Making it harder for LIKE
Let’s warm up a bit:
mysql> SELECT cpe_name FROM product_info WHERE cpe_name LIKE 'cpe:2.3:a:humming%:cyberdocs:-%';
+-------------------------------------------------+
| cpe_name |
+-------------------------------------------------+
| cpe:2.3:a:hummingbird:cyberdocs:-:*:*:*:*:*:*:* |
+-------------------------------------------------+
1 row in set (0.00 sec)
It was quicker than measurable, mainly because there was little to do:
mysql> EXPLAIN SELECT cpe_name FROM product_info WHERE cpe_name LIKE 'cpe:2.3:a:humming%:cyberdocs:-%'; +----+-------------+--------------+-------+---------------+---------+---------+------+------+-------------+ | id | select_type | table | type | possible_keys | key | key_len | ref | rows | Extra | +----+-------------+--------------+-------+---------------+---------+---------+------+------+-------------+ | 1 | SIMPLE | product_info | range | PRIMARY | PRIMARY | 513 | NULL | 80 | Using where | +----+-------------+--------------+-------+---------------+---------+---------+------+------+-------------+ 1 row in set (0.00 sec)
As expected, the index was used for the initial part of the string, and that left MySQL with 80 rows to actually do the matching (in this specific case). So it was quick.
But what if the wildcard is at the beginning of the string?
mysql> SELECT cpe_name FROM product_info WHERE cpe_name LIKE '%cpe:2.3:a:hummingbird:cyberdocs:-%'; +-------------------------------------------------+ | cpe_name | +-------------------------------------------------+ | cpe:2.3:a:hummingbird:cyberdocs:-:*:*:*:*:*:*:* | +-------------------------------------------------+ 1 row in set (0.10 sec)
So that took some considerable time, however still less than the REXEXP() case. The index didn’t help in this case, it seems:
mysql> EXPLAIN SELECT cpe_name FROM product_info WHERE cpe_name LIKE '%cpe:2.3:a:hummingbird:cyberdocs:-%';
+----+-------------+--------------+------+---------------+------+---------+------+--------+-------------+
| id | select_type | table | type | possible_keys | key | key_len | ref | rows | Extra |
+----+-------------+--------------+------+---------------+------+---------+------+--------+-------------+
| 1 | SIMPLE | product_info | ALL | NULL | NULL | NULL | NULL | 588094 | Using where |
+----+-------------+--------------+------+---------------+------+---------+------+--------+-------------+
1 row in set (0.00 sec)
So apparently, the pattern was applied to all rows. It was still faster than REGEXP() making a very simple match. So the latter seems not to be optimized in MySQL.

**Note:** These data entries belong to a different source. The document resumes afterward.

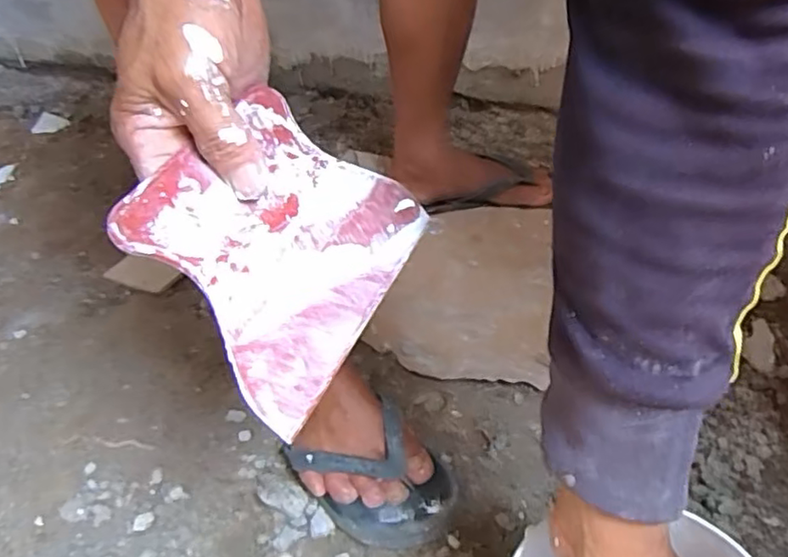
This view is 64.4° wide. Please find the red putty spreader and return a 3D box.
[{"bbox_3d":[-0.059,-0.023,0.331,0.005,0.127,0.162,-25,27,48],"label":"red putty spreader"}]

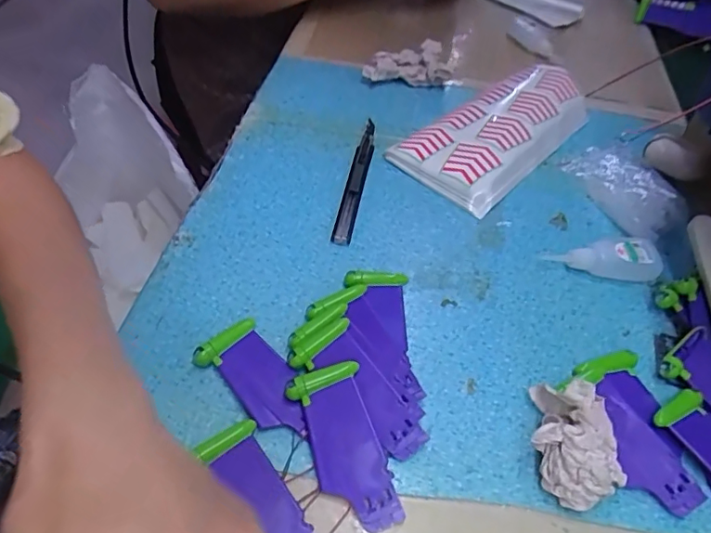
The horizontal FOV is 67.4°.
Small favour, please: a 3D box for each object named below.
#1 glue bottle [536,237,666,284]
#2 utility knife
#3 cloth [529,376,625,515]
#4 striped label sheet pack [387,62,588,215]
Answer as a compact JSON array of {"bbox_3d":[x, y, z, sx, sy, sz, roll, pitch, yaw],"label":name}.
[{"bbox_3d":[0.192,-0.008,0.411,0.088,0.022,0.027,7,48,1],"label":"glue bottle"},{"bbox_3d":[0.003,-0.079,0.460,0.016,0.010,0.155,11,48,4],"label":"utility knife"},{"bbox_3d":[0.119,0.096,0.298,0.043,0.042,0.066,-16,52,-19],"label":"cloth"},{"bbox_3d":[0.138,-0.136,0.507,0.105,0.028,0.208,34,54,23],"label":"striped label sheet pack"}]

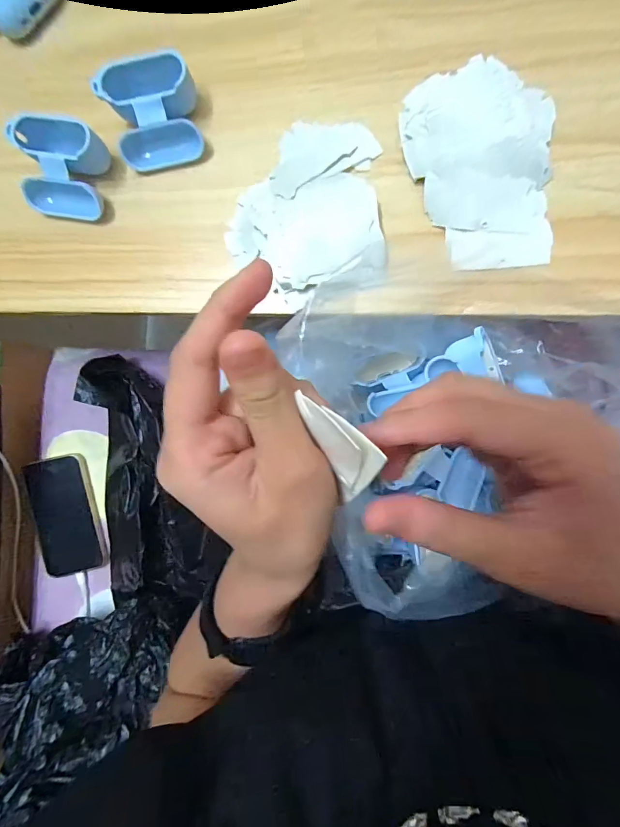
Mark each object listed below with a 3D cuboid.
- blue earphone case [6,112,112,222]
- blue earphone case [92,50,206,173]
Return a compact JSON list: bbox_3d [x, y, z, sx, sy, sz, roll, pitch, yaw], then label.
[{"bbox_3d":[-0.194,-0.191,0.307,0.063,0.045,0.062,13,92,6],"label":"blue earphone case"},{"bbox_3d":[-0.118,-0.228,0.289,0.065,0.037,0.060,-9,89,6],"label":"blue earphone case"}]

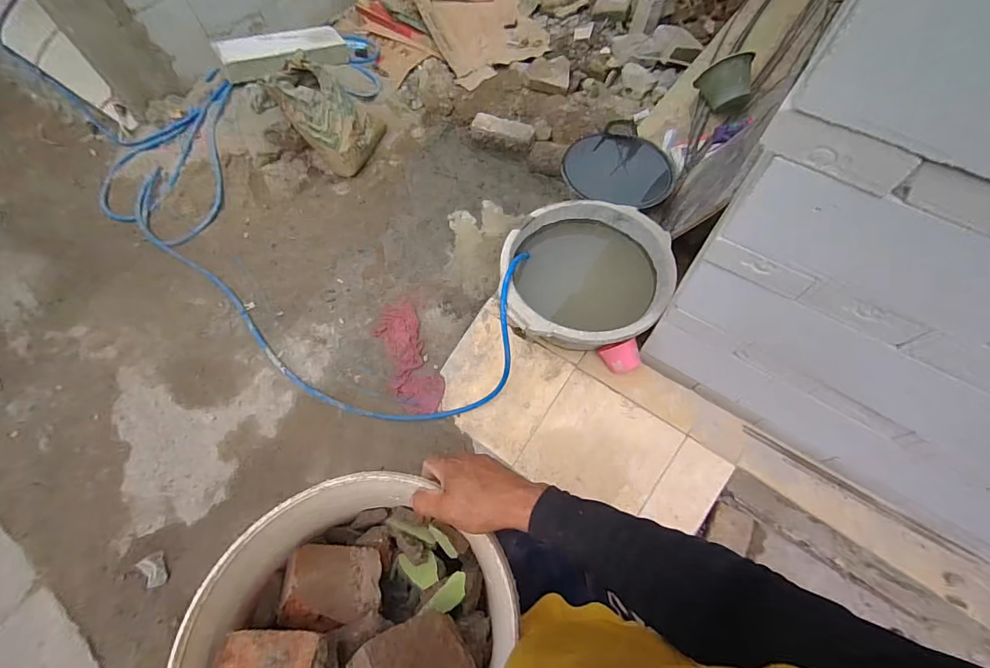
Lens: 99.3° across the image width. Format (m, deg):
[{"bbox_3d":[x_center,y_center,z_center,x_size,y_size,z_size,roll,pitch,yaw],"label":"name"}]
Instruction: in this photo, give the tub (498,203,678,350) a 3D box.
[{"bbox_3d":[0.288,-0.179,1.397,0.519,0.250,0.538,0,62,1],"label":"tub"}]

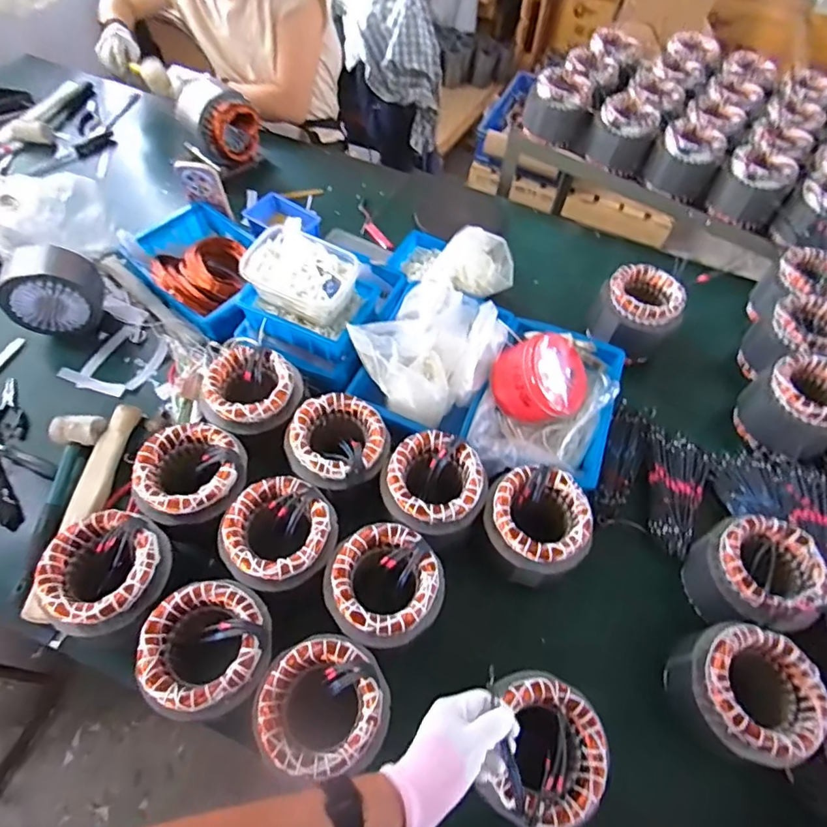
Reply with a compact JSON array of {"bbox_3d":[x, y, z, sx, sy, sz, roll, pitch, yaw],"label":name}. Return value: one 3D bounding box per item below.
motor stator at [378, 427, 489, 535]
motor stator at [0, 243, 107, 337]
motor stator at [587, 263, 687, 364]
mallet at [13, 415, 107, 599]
[{"bbox_3d":[0.028,0.100,0.741,0.142,0.059,0.130,20,58,9],"label":"motor stator"},{"bbox_3d":[-0.649,-0.224,0.941,0.138,0.136,0.111,-12,59,-11],"label":"motor stator"},{"bbox_3d":[0.412,-0.184,0.969,0.140,0.119,0.146,2,57,-2],"label":"motor stator"},{"bbox_3d":[-0.540,0.122,0.781,0.082,0.051,0.260,5,57,0],"label":"mallet"}]

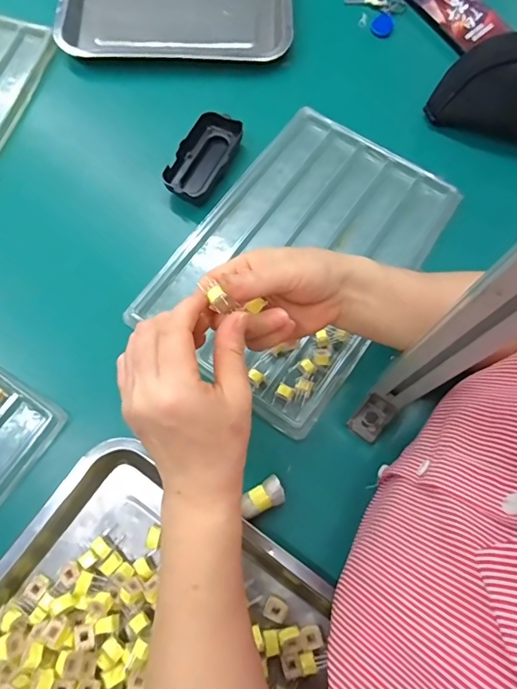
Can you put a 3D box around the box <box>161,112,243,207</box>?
[{"bbox_3d":[-0.061,-0.205,0.504,0.058,0.025,0.108,30,73,8],"label":"box"}]

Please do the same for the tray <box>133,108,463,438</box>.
[{"bbox_3d":[0.044,-0.098,0.472,0.216,0.024,0.324,34,74,9],"label":"tray"}]

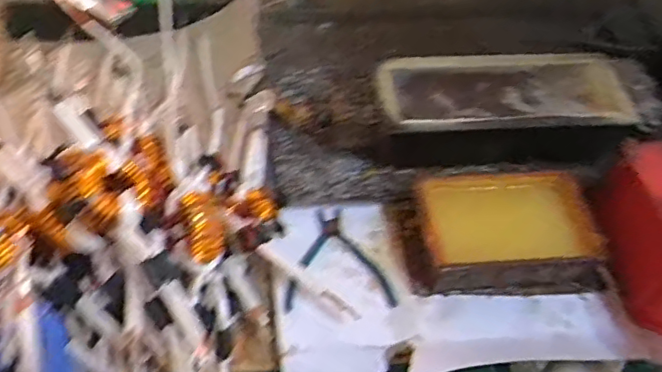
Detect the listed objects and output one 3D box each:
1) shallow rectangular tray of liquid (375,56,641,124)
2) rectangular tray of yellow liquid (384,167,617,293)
[{"bbox_3d":[0.237,-0.131,0.815,0.335,0.025,0.131,-3,52,-6],"label":"shallow rectangular tray of liquid"},{"bbox_3d":[0.204,0.054,0.720,0.232,0.062,0.144,-3,52,-6],"label":"rectangular tray of yellow liquid"}]

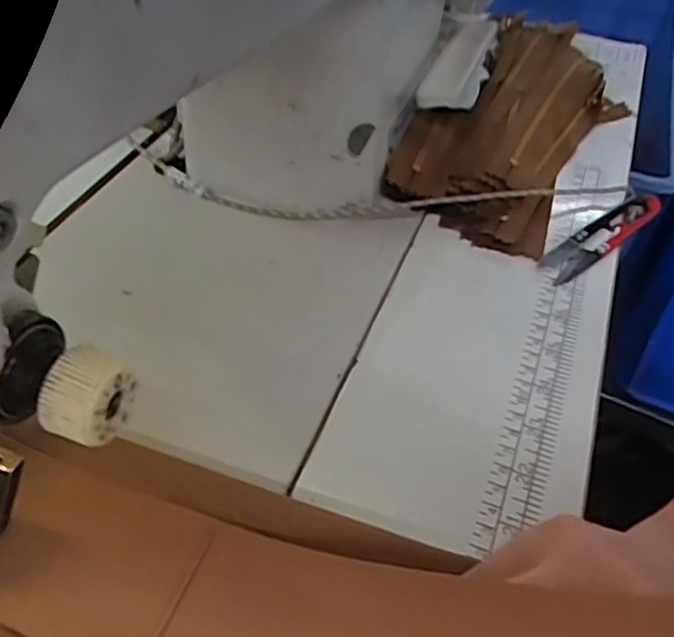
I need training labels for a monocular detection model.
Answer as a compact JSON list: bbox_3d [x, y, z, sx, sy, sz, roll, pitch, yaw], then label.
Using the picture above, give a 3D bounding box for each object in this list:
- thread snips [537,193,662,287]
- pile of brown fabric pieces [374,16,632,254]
[{"bbox_3d":[0.156,-0.051,0.412,0.102,0.016,0.022,-28,55,-30],"label":"thread snips"},{"bbox_3d":[0.120,-0.135,0.476,0.116,0.043,0.235,25,47,17],"label":"pile of brown fabric pieces"}]

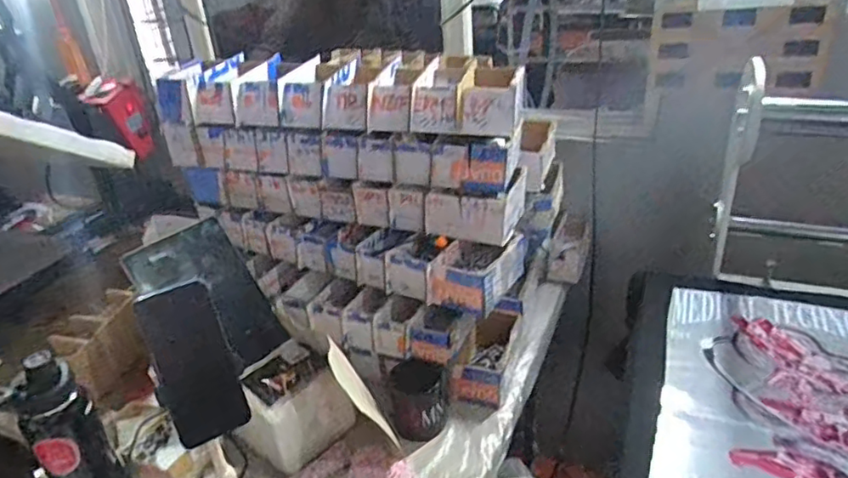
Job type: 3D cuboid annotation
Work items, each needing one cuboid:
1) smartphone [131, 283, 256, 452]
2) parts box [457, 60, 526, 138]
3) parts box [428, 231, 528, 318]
[{"bbox_3d":[-0.253,0.138,0.656,0.082,0.171,0.012,-19,7,-24],"label":"smartphone"},{"bbox_3d":[0.114,-0.238,0.999,0.103,0.068,0.186,0,29,9],"label":"parts box"},{"bbox_3d":[0.090,0.050,0.980,0.108,0.067,0.161,10,32,26],"label":"parts box"}]

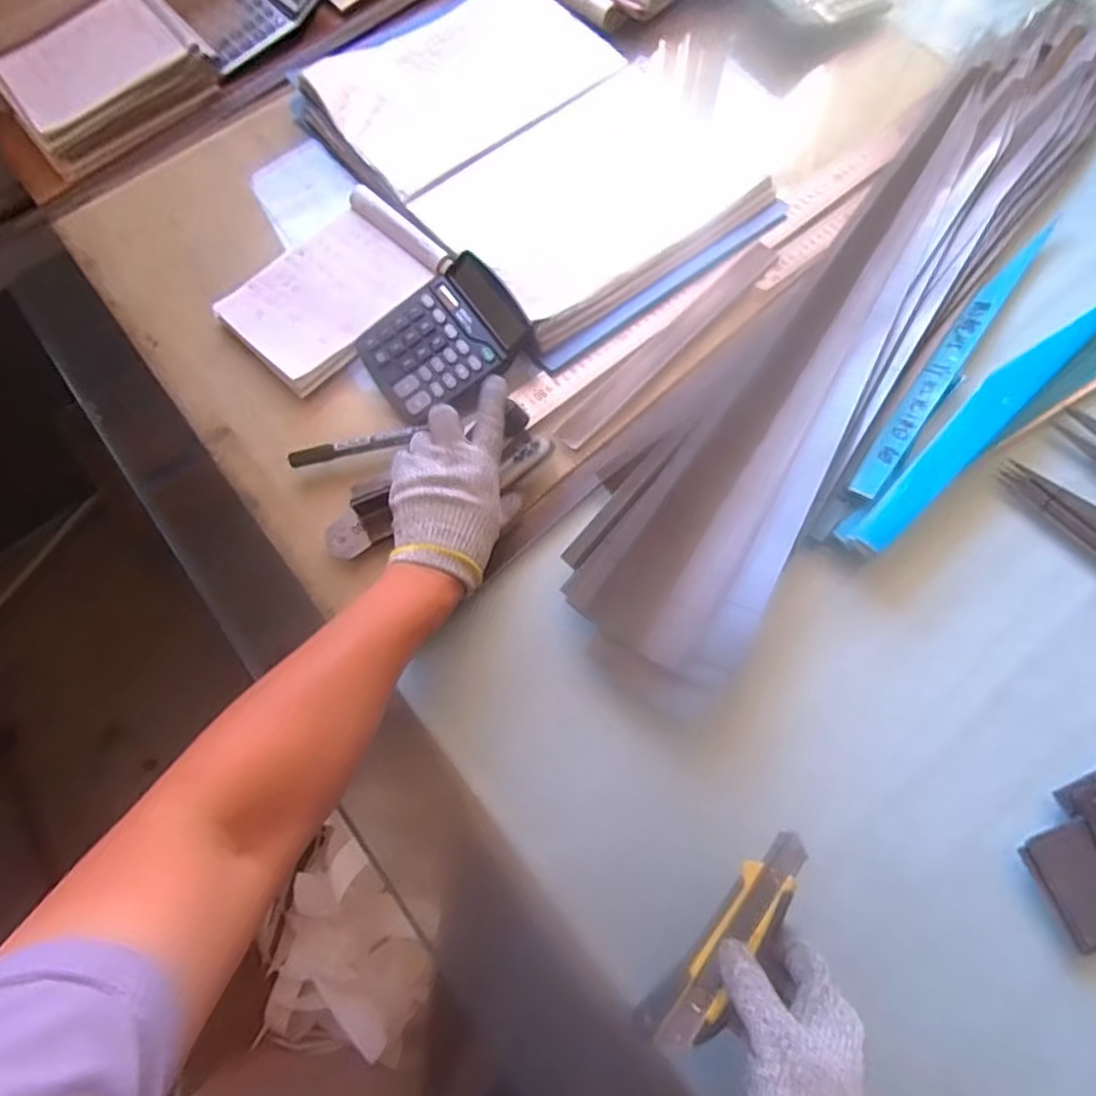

And to wrap this up, an expression full with wildcards. Similar to the one I thought maybe REXEXP would do better:
mysql> SELECT COUNT(*) FROM product_info WHERE cpe_name LIKE 'cpe:2.3:a:%:%:%:-:%:%:%:%:%:%'; +----------+ | COUNT(*) | +----------+ | 13205 | +----------+ 1 row in set (0.11 sec) mysql> EXPLAIN SELECT COUNT(*) FROM product_info WHERE cpe_name LIKE 'cpe:2.3:a:%:%:%:-:%:%:%:%:%:%'; +----+-------------+--------------+------+---------------+------+---------+------+--------+-------------+ | id | select_type | table | type | possible_keys | key | key_len | ref | rows | Extra | +----+-------------+--------------+------+---------------+------+---------+------+--------+-------------+ | 1 | SIMPLE | product_info | ALL | PRIMARY | NULL | NULL | NULL | 588094 | Using where | +----+-------------+--------------+------+---------------+------+---------+------+--------+-------------+ 1 row in set (0.00 sec)
So what happened here is that the initial part of the string didn’t help much, and the match seems to have been done on all rows. It took more or less the same time as the much simpler match pattern above.
Conclusion
There seems to be two main conclusions from this little set of experiments: The first one isn’t surprising: The most important factor is how many rows are being accessed, not so much what is done with them. And the second is that MySQL does some sensible optimizations when LIKE is used, in particular it narrows down the number of rows with the index, when possible. Something it won’t do with REGEXP(), even if with an “^” at the beginning of the regex.